The British Board of Film Classification (BBFC) has decided that ‘Harry Potter and the Goblet of Fire’ has the potential to frighten some children and hence was awarded with a 12A certificate. Children under twelve can watch the film only if they are accompanied by an adult.
The three Harry Potter films released till now were given only a PG rating which allowed children of any age to watch them unaccompanied. BBFC felt that the movie was darker and more intense than its predecessors.
In America, the film received a PG-13 rating which indicates that it may be considered inappropriate for pre-teens, but children under 13 are not barred from admission.
As per the guidelines for a 12A film, “moderate threat and menace with occasional gory moments only” along with infrequent swearing, which includes the “f” word, and “discreet” nudity are only allowed.
Concerned that the directive could disappoint thousands of children who are fans of Harry Potter series, which has become a legend for the children of this generation, David Cooke, the BBFC director, watched the film in person and permitted the 12A classification.

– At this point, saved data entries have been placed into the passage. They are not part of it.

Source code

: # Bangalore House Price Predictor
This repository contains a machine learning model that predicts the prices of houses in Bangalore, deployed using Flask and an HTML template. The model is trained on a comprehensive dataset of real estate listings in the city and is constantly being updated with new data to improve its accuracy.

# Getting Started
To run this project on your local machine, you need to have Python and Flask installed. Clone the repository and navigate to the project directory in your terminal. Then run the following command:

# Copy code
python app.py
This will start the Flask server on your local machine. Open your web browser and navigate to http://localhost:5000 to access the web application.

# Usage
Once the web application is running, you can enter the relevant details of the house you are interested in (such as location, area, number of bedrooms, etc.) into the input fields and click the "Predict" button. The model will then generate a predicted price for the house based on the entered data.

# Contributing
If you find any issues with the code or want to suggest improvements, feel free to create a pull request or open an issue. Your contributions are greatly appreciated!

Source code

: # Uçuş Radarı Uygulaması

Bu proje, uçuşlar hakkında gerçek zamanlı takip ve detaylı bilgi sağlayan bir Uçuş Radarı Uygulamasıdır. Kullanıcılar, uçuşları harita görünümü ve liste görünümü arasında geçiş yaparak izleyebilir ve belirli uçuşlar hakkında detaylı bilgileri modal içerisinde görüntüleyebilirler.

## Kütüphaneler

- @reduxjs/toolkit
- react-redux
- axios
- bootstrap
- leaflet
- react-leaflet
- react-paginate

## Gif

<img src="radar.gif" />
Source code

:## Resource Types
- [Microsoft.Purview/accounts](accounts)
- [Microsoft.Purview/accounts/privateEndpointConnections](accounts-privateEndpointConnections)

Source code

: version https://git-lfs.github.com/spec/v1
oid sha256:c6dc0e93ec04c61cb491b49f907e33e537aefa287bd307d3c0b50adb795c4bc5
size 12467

BBFC was also reportedly worried that the film could affect children with sensitive natures. In fact, before Harry Potter and the Goblet of Fire was released, J.K.Rowling warned that the book might have some unpleasant instances which would include murder of a character.
Mike Newell, maker of the movie, is said to have recreated that atmosphere present in the book quite accurately in the film. Scenes which were of concern to the BBFC included “a gang of hooded Death Eaters”. Slated for release on November 18, the film also has quite a few scenes of spiders which mighty be considered too cruel for certain pre-teen children. The language has also matured with the ageing of characters who do not hesitate anymore to use aggressive language. The censor’s advice for parents is that the film contains “moderate fantasy violence, threat and horror”.
The BBFC said: “The tone of the film is much scarier and darker than its predecessors. We expect most parents will still take their children but they should be aware that youngsters of a nervous disposition might be upset.”